A little background; Jay Hanson was and is a sort of aggressive intellectual pessimist, a pledged enemy of economists in general. But Hanson did like certain economists like Polanyi, who I also like. And whom I think offers certain insights; ones that did not occur to Marx or the Marxists who had influenced my own thinking long ago.
http://en.wikipedia.org/wiki/Karl_Polanyi
Hanson regularly trashed the techo-optimists in fair open debate on his lists. An ability achieved through his being enormously thoughtful and well-read (see the dieoff.org website). I regard Hanson as an irascible (in print only from what I understand) and iconoclastic genius who helped revive a lot of the limits-to-growth thinking characteristic of the earlier energy crisis of the 1970’s. This was back when this thinking was fresher and was not considered so subversive of corporate expansionism as it was to become under Greenspan, etc.
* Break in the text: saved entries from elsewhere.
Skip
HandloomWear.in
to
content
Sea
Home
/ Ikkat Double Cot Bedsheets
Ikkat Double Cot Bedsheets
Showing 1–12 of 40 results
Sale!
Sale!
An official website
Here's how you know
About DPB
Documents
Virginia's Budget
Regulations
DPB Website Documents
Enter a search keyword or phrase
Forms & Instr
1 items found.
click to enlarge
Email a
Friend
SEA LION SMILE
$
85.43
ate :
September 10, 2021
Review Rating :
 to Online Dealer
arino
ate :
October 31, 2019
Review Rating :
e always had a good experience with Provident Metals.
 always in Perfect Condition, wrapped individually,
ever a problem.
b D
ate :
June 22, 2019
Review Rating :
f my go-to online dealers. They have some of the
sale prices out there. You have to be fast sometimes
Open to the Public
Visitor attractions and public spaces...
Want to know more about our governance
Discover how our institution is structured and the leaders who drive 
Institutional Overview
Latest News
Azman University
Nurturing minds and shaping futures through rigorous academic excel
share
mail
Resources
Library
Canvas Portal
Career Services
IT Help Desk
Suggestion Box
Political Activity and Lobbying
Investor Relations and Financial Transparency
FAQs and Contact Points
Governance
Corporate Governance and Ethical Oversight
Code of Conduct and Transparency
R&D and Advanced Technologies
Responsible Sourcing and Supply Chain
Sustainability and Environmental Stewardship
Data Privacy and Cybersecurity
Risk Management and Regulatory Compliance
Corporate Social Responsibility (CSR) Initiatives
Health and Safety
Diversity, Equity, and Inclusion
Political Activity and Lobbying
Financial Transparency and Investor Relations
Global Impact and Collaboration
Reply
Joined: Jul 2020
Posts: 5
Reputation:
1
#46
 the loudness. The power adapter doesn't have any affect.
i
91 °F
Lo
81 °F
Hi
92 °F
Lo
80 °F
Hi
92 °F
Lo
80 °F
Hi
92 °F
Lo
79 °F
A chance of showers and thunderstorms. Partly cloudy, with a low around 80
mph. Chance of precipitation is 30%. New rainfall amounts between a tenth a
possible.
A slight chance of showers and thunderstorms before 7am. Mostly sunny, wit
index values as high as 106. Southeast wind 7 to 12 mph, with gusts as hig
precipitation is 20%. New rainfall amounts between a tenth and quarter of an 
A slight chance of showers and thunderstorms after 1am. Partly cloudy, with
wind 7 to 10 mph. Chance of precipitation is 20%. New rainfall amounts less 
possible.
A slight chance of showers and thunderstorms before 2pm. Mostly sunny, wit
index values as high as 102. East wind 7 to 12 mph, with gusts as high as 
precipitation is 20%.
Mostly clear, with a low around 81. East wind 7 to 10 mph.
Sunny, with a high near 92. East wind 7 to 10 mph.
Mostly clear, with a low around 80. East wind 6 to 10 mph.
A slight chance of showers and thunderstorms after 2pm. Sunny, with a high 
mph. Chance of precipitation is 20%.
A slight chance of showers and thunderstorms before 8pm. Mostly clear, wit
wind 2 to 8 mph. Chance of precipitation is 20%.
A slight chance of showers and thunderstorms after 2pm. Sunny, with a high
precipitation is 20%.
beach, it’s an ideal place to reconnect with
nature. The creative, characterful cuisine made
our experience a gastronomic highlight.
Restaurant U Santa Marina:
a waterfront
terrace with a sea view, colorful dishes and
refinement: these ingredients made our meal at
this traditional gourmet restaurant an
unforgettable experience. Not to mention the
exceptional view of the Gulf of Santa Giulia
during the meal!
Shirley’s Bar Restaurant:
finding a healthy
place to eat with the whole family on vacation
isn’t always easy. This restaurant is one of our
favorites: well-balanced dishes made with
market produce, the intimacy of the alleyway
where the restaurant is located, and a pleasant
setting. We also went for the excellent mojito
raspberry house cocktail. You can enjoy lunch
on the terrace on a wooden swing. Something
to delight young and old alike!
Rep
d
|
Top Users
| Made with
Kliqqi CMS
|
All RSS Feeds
The book “The Limits to Growth” was popular in the later 1970’s, but was anti-capitalist. Then William Catton wrote “Overshoot” in the early 1980’s, which is almost poetic in style; a classic. Incidentally, a great uncut Catton You Tube-like interview is available on the Internet:
http://video.google.com/videoplay?docid=-4171942672579965146&ei=Z1K0SOj7PKDAqwPVqKzLDA&q=William+R.+Catton%2C+Jr.
But back to Heinberg. I have reposted some of Heinberg’s stuff before on The Rag Blog.
http://theragblog.blogspot.com/2008/05/adapting-to-peak-oil-hard-way.html
Heinberg is a smart friendly guy you can read on his Museletter site for free. Then you can often meet him in person at the yearly ASPO-USA conferences (you can meet and listen to lectures by many of the best and the brightest minds anywhere on energy policy, at both the international and US yearly ASPO conferences).